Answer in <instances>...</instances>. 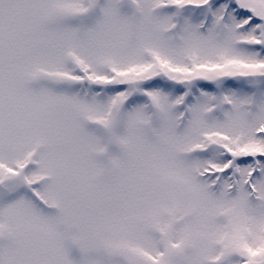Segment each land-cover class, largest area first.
Listing matches in <instances>:
<instances>
[{
	"label": "snow or ice",
	"instance_id": "snow-or-ice-1",
	"mask_svg": "<svg viewBox=\"0 0 264 264\" xmlns=\"http://www.w3.org/2000/svg\"><path fill=\"white\" fill-rule=\"evenodd\" d=\"M0 264H264V0H0Z\"/></svg>",
	"mask_w": 264,
	"mask_h": 264
}]
</instances>
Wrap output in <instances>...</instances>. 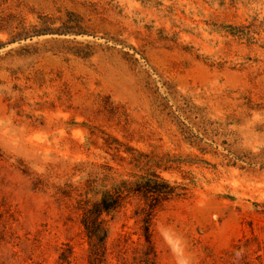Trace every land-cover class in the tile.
Here are the masks:
<instances>
[{
  "label": "rangeland",
  "instance_id": "obj_1",
  "mask_svg": "<svg viewBox=\"0 0 264 264\" xmlns=\"http://www.w3.org/2000/svg\"><path fill=\"white\" fill-rule=\"evenodd\" d=\"M116 193L108 264H264V0H0V264H90Z\"/></svg>",
  "mask_w": 264,
  "mask_h": 264
},
{
  "label": "trees",
  "instance_id": "obj_2",
  "mask_svg": "<svg viewBox=\"0 0 264 264\" xmlns=\"http://www.w3.org/2000/svg\"><path fill=\"white\" fill-rule=\"evenodd\" d=\"M147 185L148 188L145 189V194L148 196L150 204L148 208L144 209V212L146 215V236L148 242L151 243L152 233L150 232V226L157 207L165 200H169L172 196H175L176 193L175 187L166 181L161 185L166 188L168 187V189L159 187V185L152 186L151 182H148ZM121 198V193L104 195L84 217L83 223L92 247L90 264H108L105 246L107 234L106 229L103 227L104 220H102V215L117 209L121 205Z\"/></svg>",
  "mask_w": 264,
  "mask_h": 264
}]
</instances>
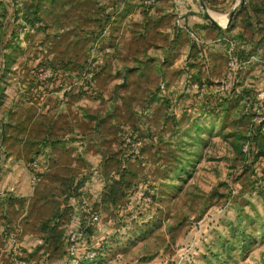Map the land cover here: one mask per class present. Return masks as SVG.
Segmentation results:
<instances>
[{
  "label": "rangeland",
  "instance_id": "rangeland-1",
  "mask_svg": "<svg viewBox=\"0 0 264 264\" xmlns=\"http://www.w3.org/2000/svg\"><path fill=\"white\" fill-rule=\"evenodd\" d=\"M0 264H264V0H0Z\"/></svg>",
  "mask_w": 264,
  "mask_h": 264
},
{
  "label": "crops",
  "instance_id": "crops-1",
  "mask_svg": "<svg viewBox=\"0 0 264 264\" xmlns=\"http://www.w3.org/2000/svg\"><path fill=\"white\" fill-rule=\"evenodd\" d=\"M192 5H193V2H192ZM195 15H197V13H194V15H192V17L190 16V18H194V20H195V18L197 19V16L196 17H194ZM220 19V18H219ZM193 20V21H194ZM220 20H222V19H220ZM53 122L54 121H50V122H48V123H46L47 125L45 126V124L43 123V126H45L46 128H47V130L50 132V133H52V134H54V133H58V130H60V125H58V126H56V125H53ZM57 130V131H56Z\"/></svg>",
  "mask_w": 264,
  "mask_h": 264
},
{
  "label": "built area",
  "instance_id": "built-area-1",
  "mask_svg": "<svg viewBox=\"0 0 264 264\" xmlns=\"http://www.w3.org/2000/svg\"><path fill=\"white\" fill-rule=\"evenodd\" d=\"M145 1H152V0H145ZM232 59L229 60V63H232ZM81 235V229L78 228V229H73L72 231L69 232V235H68V238L69 240H73L74 237L77 238ZM72 251V250H71ZM93 252V250H92Z\"/></svg>",
  "mask_w": 264,
  "mask_h": 264
},
{
  "label": "water",
  "instance_id": "water-1",
  "mask_svg": "<svg viewBox=\"0 0 264 264\" xmlns=\"http://www.w3.org/2000/svg\"><path fill=\"white\" fill-rule=\"evenodd\" d=\"M233 9H231L228 13V17H231L233 14ZM207 17L210 19V21L217 23L216 20L214 19V17L212 15H210L209 13L206 12Z\"/></svg>",
  "mask_w": 264,
  "mask_h": 264
}]
</instances>
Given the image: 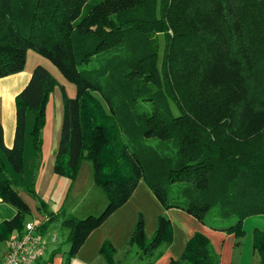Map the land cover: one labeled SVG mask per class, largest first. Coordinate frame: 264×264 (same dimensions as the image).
<instances>
[{"label": "trees", "instance_id": "obj_1", "mask_svg": "<svg viewBox=\"0 0 264 264\" xmlns=\"http://www.w3.org/2000/svg\"><path fill=\"white\" fill-rule=\"evenodd\" d=\"M50 62L31 67L15 94L11 145L0 126V201L13 209L0 219V242L15 235L36 197L33 182L18 184L24 123L34 154L44 106L60 86L61 118L52 169L72 179L81 159L104 192L98 213L77 217L48 211L67 228L65 259L90 229L142 180L162 210L178 208L213 230L243 233L242 220L264 214V0H0V77L25 64L26 50ZM64 82L72 85L65 92ZM164 211L146 236L143 217L126 240L136 262L151 264L169 244ZM251 247L264 264V231ZM167 264H221L211 241L193 231ZM98 252L113 264L109 239Z\"/></svg>", "mask_w": 264, "mask_h": 264}, {"label": "crops", "instance_id": "obj_2", "mask_svg": "<svg viewBox=\"0 0 264 264\" xmlns=\"http://www.w3.org/2000/svg\"><path fill=\"white\" fill-rule=\"evenodd\" d=\"M24 63L21 70L19 69L17 72L8 75L5 74V76L0 77V126L2 130V143H4L3 145L5 147L10 146L12 142L15 117V103H13V98L15 94L19 92L26 83L28 77H30L29 73L32 66L37 63L51 65L45 57L43 58L38 55L33 49L26 50ZM52 88L44 106L45 116L44 123L41 127L42 129H40V147L37 156L33 152L31 146L32 142L28 135L31 116L27 114L25 117L24 129L26 130L23 140L22 170L19 174L15 175L18 177V184H26L30 181L33 182L32 184L36 197H33L27 192L20 196L24 199V202L29 208L28 214L24 216V221H33L37 227L41 223L46 222L47 215L42 207L51 212L60 209L63 211L61 208L62 205L59 206V208L58 205L52 207V193L54 192L53 189H55L53 184L57 182L56 176H58V174L53 172L52 163L53 156L55 155L54 150L58 142L60 118L62 115L60 86L58 84L54 85ZM63 88H65L64 90L67 94L70 95L72 93V86L69 83L64 82ZM26 145H30L31 150L30 148L26 150V160L24 161L23 154ZM132 191L133 192L129 194L128 198L121 205L103 218L96 227L92 230L90 229L89 234L85 236L74 254L68 259L64 258L65 251H67L69 247L68 242L65 241L67 228L65 225L62 226L59 223V218L53 219L57 220L59 226H62L64 230V232H62L63 235L60 234V237H58L57 234L52 233L53 220L50 219L46 227L40 231L45 241L46 248H44L43 253L34 264H104V259L98 252V248L101 246L100 243L104 237L109 239L115 249L113 264H133L136 262V257L131 250H125V245L137 215L140 214L141 217H143L144 233L146 236H150L152 231H154L157 214L162 211L169 217L171 229H173L172 236L169 244L165 246L158 258L151 264H167L171 258L175 259L179 257L184 243H186V239L196 230L211 241L213 249L219 254L218 259L221 264L258 263V255L256 257V252L251 247L250 243L251 253L247 248L243 250L242 242L237 237L235 238L232 233L213 230L211 227L208 228L199 223L192 215L178 208L169 207L162 210L160 203L157 202L156 198H154L142 180L136 182ZM39 199H41L44 204L42 207L39 206ZM102 201L103 203L105 201L104 195L102 196ZM78 207L80 206L78 205ZM90 212L96 213L92 212V210L88 211V213ZM12 214V207L0 201V219L8 218ZM28 215H30V218H28ZM251 216L253 217V215H250V217ZM254 227L256 228V226ZM7 239L3 241L0 253L5 248Z\"/></svg>", "mask_w": 264, "mask_h": 264}, {"label": "rangeland", "instance_id": "obj_3", "mask_svg": "<svg viewBox=\"0 0 264 264\" xmlns=\"http://www.w3.org/2000/svg\"><path fill=\"white\" fill-rule=\"evenodd\" d=\"M46 67L50 70V72L53 75H56V77H60L59 73H57V71L51 65L48 64ZM29 148L31 150L30 145H26V148L23 154L24 161L26 160V150H28ZM90 167L91 166H90V162L88 159L87 160L81 159L79 161L75 175L72 179L68 178L67 176H63V174L62 175L58 174V176H56L57 182L53 184L55 189H53L54 192L52 193L53 194L52 195V207L58 205V208H59V206L62 205L61 208L63 209L65 213H72L73 215L77 217L79 216L83 217L87 215L88 211L92 210V212L98 213L99 210L103 206H105L102 201V196L104 192H101V190L98 187L92 184L93 179H91ZM25 192L26 191L24 189L19 188L17 190V193L21 196ZM21 196L19 197L21 198ZM78 205L80 207H78ZM29 216L30 215H28V218H30ZM253 225L256 226V228L260 230L262 229L264 230V214L263 213L253 215V217L252 216L250 217L249 215L242 222L244 233L240 237H238V239L243 244V250L247 248L249 252H250V245H251V244L249 245L250 243L249 238L251 236V228L254 227ZM62 232H64L63 227L59 226L57 220H53L52 221V233L57 234V236L60 237V234L63 235ZM1 245H3V241L0 242V248H1ZM257 254L258 253L256 252L255 254L256 257H257Z\"/></svg>", "mask_w": 264, "mask_h": 264}, {"label": "built area", "instance_id": "obj_4", "mask_svg": "<svg viewBox=\"0 0 264 264\" xmlns=\"http://www.w3.org/2000/svg\"><path fill=\"white\" fill-rule=\"evenodd\" d=\"M41 235L33 221H24L19 232L7 239L0 264H34L46 248Z\"/></svg>", "mask_w": 264, "mask_h": 264}]
</instances>
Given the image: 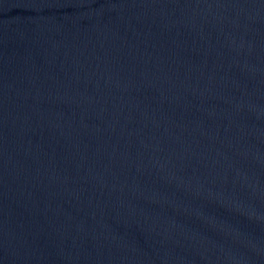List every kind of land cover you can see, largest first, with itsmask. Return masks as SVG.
<instances>
[{"label": "water", "instance_id": "1", "mask_svg": "<svg viewBox=\"0 0 264 264\" xmlns=\"http://www.w3.org/2000/svg\"><path fill=\"white\" fill-rule=\"evenodd\" d=\"M0 264H264V0H0Z\"/></svg>", "mask_w": 264, "mask_h": 264}]
</instances>
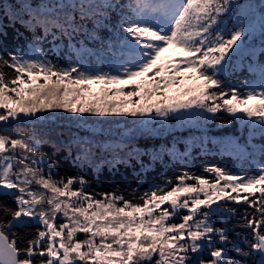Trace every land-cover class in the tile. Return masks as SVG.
Returning a JSON list of instances; mask_svg holds the SVG:
<instances>
[{
    "label": "snow or ice",
    "instance_id": "obj_1",
    "mask_svg": "<svg viewBox=\"0 0 264 264\" xmlns=\"http://www.w3.org/2000/svg\"><path fill=\"white\" fill-rule=\"evenodd\" d=\"M0 264H264V0H0Z\"/></svg>",
    "mask_w": 264,
    "mask_h": 264
}]
</instances>
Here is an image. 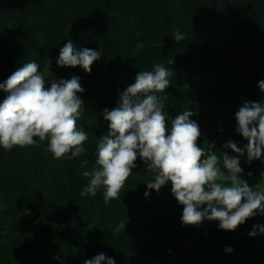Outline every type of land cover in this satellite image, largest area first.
I'll return each instance as SVG.
<instances>
[{
  "label": "trees",
  "instance_id": "1",
  "mask_svg": "<svg viewBox=\"0 0 264 264\" xmlns=\"http://www.w3.org/2000/svg\"><path fill=\"white\" fill-rule=\"evenodd\" d=\"M176 29L185 36L179 43ZM69 40L102 52L90 73L57 66ZM31 61L46 81L79 77L85 91L77 126L88 140L84 153L62 159L46 151L47 141L0 146V264H84L101 253L115 264L161 256L158 264H264V233L249 235L264 226V213L234 231L220 229L219 221L184 225L171 182L149 190L154 173L139 157L118 199L105 204L103 188L81 195L89 182L82 172L95 166L98 140L109 131L103 110L115 108L137 74L156 63L172 73L170 86L157 93L169 128L190 110L198 146L215 140L216 155H237L224 148L247 144L232 114L245 102L264 104V0H0V83ZM5 96L0 91V102ZM240 161L241 178L264 193V155L249 163L245 152ZM168 248L177 251L174 261L165 257Z\"/></svg>",
  "mask_w": 264,
  "mask_h": 264
},
{
  "label": "clouds",
  "instance_id": "2",
  "mask_svg": "<svg viewBox=\"0 0 264 264\" xmlns=\"http://www.w3.org/2000/svg\"><path fill=\"white\" fill-rule=\"evenodd\" d=\"M172 38L179 43L185 36L176 29ZM101 55L94 49H77L69 40L60 49L57 66H80L90 73ZM39 67L35 61L24 63L0 83V91L6 93L0 102V146L11 150L47 141L46 151L55 159L69 154L77 157L86 151L84 143L88 140L87 132L77 126L84 105L79 94L85 89L79 77L46 81ZM171 74L159 63L152 70L140 71L135 82L120 94L118 105L103 110L109 131L98 140L95 166L82 172L89 182L81 195L95 196L103 188L105 204L118 199L139 157L154 173V180L146 183L149 190L158 192L171 182L172 194L183 206L184 225H199L207 219L219 221L222 230L234 231L258 212L264 213V193L241 178L240 161L245 152L249 163L264 155V104L245 102L235 113L236 130L247 144L241 148L229 141L224 148H230L236 156L224 151L221 156L207 154L198 146L201 133L198 124L189 119L192 111L184 110L168 126L164 100L157 93L170 86ZM258 86L264 92V80ZM87 163L82 161V166ZM148 194L145 192V196ZM257 230L264 233V226L254 225L249 235L256 236ZM84 264L115 261L101 253Z\"/></svg>",
  "mask_w": 264,
  "mask_h": 264
},
{
  "label": "built area",
  "instance_id": "3",
  "mask_svg": "<svg viewBox=\"0 0 264 264\" xmlns=\"http://www.w3.org/2000/svg\"><path fill=\"white\" fill-rule=\"evenodd\" d=\"M232 116H235V113L232 114ZM224 121H225V119H221V120H219V126H218V128H217V132H218L219 135H222V134H224V132H225V128L223 127V123H224ZM214 143H215V140H212L211 143H210V146L207 147V148L205 149V152H206L207 154H212V153H214V152H213V146H214ZM204 207H206V205H205ZM207 221H209V220L205 219V222H207ZM204 229H206V226H204ZM198 240H200V235H199V234H198ZM185 247H188V245H185ZM176 254H177V251H176V250H173L172 248H168V249L166 250V255H165V257L168 258V260H170V261H174V260H175V256H176ZM163 258H164V256H161L160 258H156V259H154L150 264H158L159 261H160L161 259H163Z\"/></svg>",
  "mask_w": 264,
  "mask_h": 264
}]
</instances>
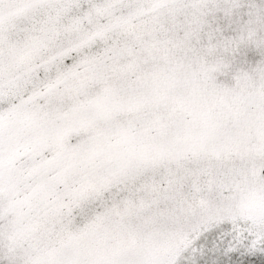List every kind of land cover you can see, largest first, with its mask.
<instances>
[{"label":"snow or ice","instance_id":"snow-or-ice-1","mask_svg":"<svg viewBox=\"0 0 264 264\" xmlns=\"http://www.w3.org/2000/svg\"><path fill=\"white\" fill-rule=\"evenodd\" d=\"M0 264H264V0H0Z\"/></svg>","mask_w":264,"mask_h":264}]
</instances>
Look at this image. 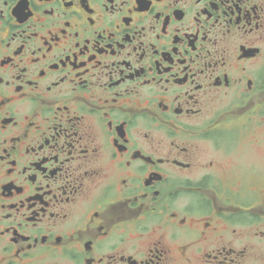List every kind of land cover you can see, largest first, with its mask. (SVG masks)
<instances>
[{"label": "flooded vegetation", "instance_id": "1", "mask_svg": "<svg viewBox=\"0 0 264 264\" xmlns=\"http://www.w3.org/2000/svg\"><path fill=\"white\" fill-rule=\"evenodd\" d=\"M0 264H264V0H0Z\"/></svg>", "mask_w": 264, "mask_h": 264}]
</instances>
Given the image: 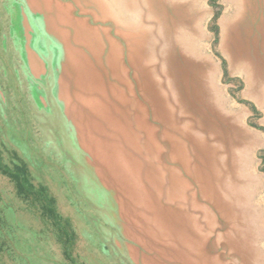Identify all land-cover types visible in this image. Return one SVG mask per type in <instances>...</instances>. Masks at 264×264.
Listing matches in <instances>:
<instances>
[{
    "label": "rangeland",
    "instance_id": "1",
    "mask_svg": "<svg viewBox=\"0 0 264 264\" xmlns=\"http://www.w3.org/2000/svg\"><path fill=\"white\" fill-rule=\"evenodd\" d=\"M12 1L0 33L14 12L32 37L41 10L77 63L60 71L69 121L51 125L33 115L44 91L21 104L16 72L0 75L5 162L24 161L62 218L0 174L1 264H264V0Z\"/></svg>",
    "mask_w": 264,
    "mask_h": 264
},
{
    "label": "crops",
    "instance_id": "2",
    "mask_svg": "<svg viewBox=\"0 0 264 264\" xmlns=\"http://www.w3.org/2000/svg\"><path fill=\"white\" fill-rule=\"evenodd\" d=\"M14 3L13 0L11 3L13 5L11 12L14 10ZM38 3L39 0H30L32 8ZM19 12V16H22L24 10H19ZM37 13L39 19L32 20L31 22L29 21V29L27 30L28 32L26 31L29 36L32 34V37H28L26 33L20 32V25L18 24V27L15 25L14 12L11 13L12 17L9 19V25L0 33L1 48L3 47L2 49L6 51L5 61H3L5 64H1L0 61V71H7L8 68H11L12 70L10 69L9 71L16 72L17 80L9 84L14 88L13 91H15V93L17 92L18 100L16 101L22 100L20 101L21 104H23V101L27 100V97L34 99L35 95L38 94L37 92L40 94L44 91L43 94L45 93L48 104H46V107L49 106V109L46 108L45 112V110L40 111L37 106H33L36 109L33 115L36 116L39 112L45 116L47 115L46 119L55 118L57 124L56 117L61 116V121L62 118H66L69 121V116H67L63 108L67 109L70 105L68 96L71 90V88L69 90L66 84H63V76L60 71H75V68L70 67L69 64L72 62L74 65V63H77V60L70 52H68V56H63L64 44L62 40L64 39L59 36L60 32L51 28V26L47 24V21L42 19L43 12L41 10L37 11ZM49 29H51V31ZM2 45H6L7 47ZM70 49L71 48H69V50ZM67 51L68 48H66V52ZM9 61L12 63L9 64ZM6 64L7 66H5ZM104 68L105 71H127L125 60L120 56L112 58L107 56L105 58ZM77 71H81V69L77 68ZM2 74L4 75L6 73L3 72L0 75ZM32 83L36 85L34 91L31 87ZM1 86L2 84L0 82V92L1 88H3ZM2 98L3 97H0L1 101L4 100V98ZM14 106L17 107L18 104H14L13 107ZM50 109L53 111L52 114H48ZM50 119L49 121L47 119L45 123L51 125ZM43 122L44 120L41 123ZM71 126L73 127V125ZM108 130L110 131V128ZM80 149L84 150V148Z\"/></svg>",
    "mask_w": 264,
    "mask_h": 264
},
{
    "label": "trees",
    "instance_id": "3",
    "mask_svg": "<svg viewBox=\"0 0 264 264\" xmlns=\"http://www.w3.org/2000/svg\"><path fill=\"white\" fill-rule=\"evenodd\" d=\"M14 156L18 161L12 160L11 163H7L0 150V174L14 185L15 192L20 200L29 204L31 208L40 211L44 220H46L45 217L48 215L49 218H52L50 220H52L54 226L61 227L62 218L56 210L54 197L46 186L41 184L36 186L33 183L26 163L20 160L17 155L14 154ZM58 241L61 242L59 239Z\"/></svg>",
    "mask_w": 264,
    "mask_h": 264
}]
</instances>
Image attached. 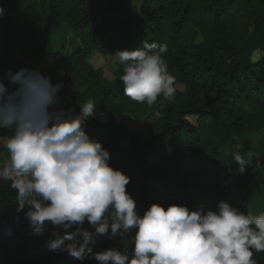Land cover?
<instances>
[{"label": "trees", "instance_id": "obj_1", "mask_svg": "<svg viewBox=\"0 0 264 264\" xmlns=\"http://www.w3.org/2000/svg\"><path fill=\"white\" fill-rule=\"evenodd\" d=\"M140 2L136 15L133 0H0V79L7 85L9 71L39 70L62 85V105L77 112L79 103L93 98L97 112L86 131L109 150L111 166L131 177L127 191L141 215L153 203L215 210L221 200L244 212H264V59L249 62L253 49H264V0ZM256 2L255 22L243 37L235 15L242 4ZM63 25L87 32L67 59L49 49L43 35L25 36L35 31L50 38ZM145 41L167 43L165 59L177 84L174 98L151 106L124 95L122 65L109 79L92 64L96 53L115 57L118 49L142 48ZM128 117L146 124L148 134L131 129ZM235 144L254 154L243 174L231 156ZM7 158L0 149V162ZM16 203L10 182L0 181V264H81L50 251L53 227L34 234ZM83 227L94 231L87 222ZM132 235L110 239L109 229L89 247L130 253ZM253 259L264 264V252L254 251Z\"/></svg>", "mask_w": 264, "mask_h": 264}, {"label": "clouds", "instance_id": "obj_2", "mask_svg": "<svg viewBox=\"0 0 264 264\" xmlns=\"http://www.w3.org/2000/svg\"><path fill=\"white\" fill-rule=\"evenodd\" d=\"M4 15L0 6V18ZM168 50L167 43L145 41L142 48L115 52L126 97L149 106L174 98L177 84L165 59ZM262 59L264 49L251 51L250 63ZM61 87L39 70L9 71L7 85L0 79V130L10 131L0 135V149L8 157L0 162V181L10 182L17 210L24 211L34 234L53 227L50 251L67 253L81 264L85 259L98 264H256L254 251L264 252V212H244L221 200L215 210L204 204L192 210L153 203L141 215L127 191L131 177L111 166L109 150L86 131L97 112L95 100L79 103V112L65 108L58 97ZM242 149L235 144L231 156L243 174L254 154ZM85 222L94 231L85 229ZM109 229L110 239L134 233L130 253L115 247L92 251L89 245Z\"/></svg>", "mask_w": 264, "mask_h": 264}, {"label": "rangeland", "instance_id": "obj_3", "mask_svg": "<svg viewBox=\"0 0 264 264\" xmlns=\"http://www.w3.org/2000/svg\"><path fill=\"white\" fill-rule=\"evenodd\" d=\"M141 0H133V12L134 14L139 13L138 7L140 6ZM260 5L256 3H246L239 7V12L235 15L237 19V24L241 30V35L243 37H248L247 27L251 26L255 22L254 11L258 9ZM87 32L82 34L73 33V31L68 26H62L58 30L52 33L50 38H47L42 32L30 31L25 34V36L31 35H43L47 40L48 48L56 53H60L62 58L67 59L71 57L74 51L80 46L81 39ZM93 66L96 69H103L105 76L109 79L114 78V69L118 65H121L116 57L103 56L102 54L96 53L93 57ZM129 127L131 129H139L145 134H148L149 129L146 124H140L136 122L133 118L128 117ZM1 135V133H0ZM138 212L142 211L141 206L137 204Z\"/></svg>", "mask_w": 264, "mask_h": 264}]
</instances>
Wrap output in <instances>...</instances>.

◆ EXERCISE AIM
Gather every line of the records that contains the string "snow" and copy each one in full.

◆ FINAL RESULT
	"label": "snow or ice",
	"instance_id": "snow-or-ice-1",
    "label": "snow or ice",
[{"label":"snow or ice","instance_id":"snow-or-ice-1","mask_svg":"<svg viewBox=\"0 0 264 264\" xmlns=\"http://www.w3.org/2000/svg\"><path fill=\"white\" fill-rule=\"evenodd\" d=\"M0 264H264V0H0Z\"/></svg>","mask_w":264,"mask_h":264}]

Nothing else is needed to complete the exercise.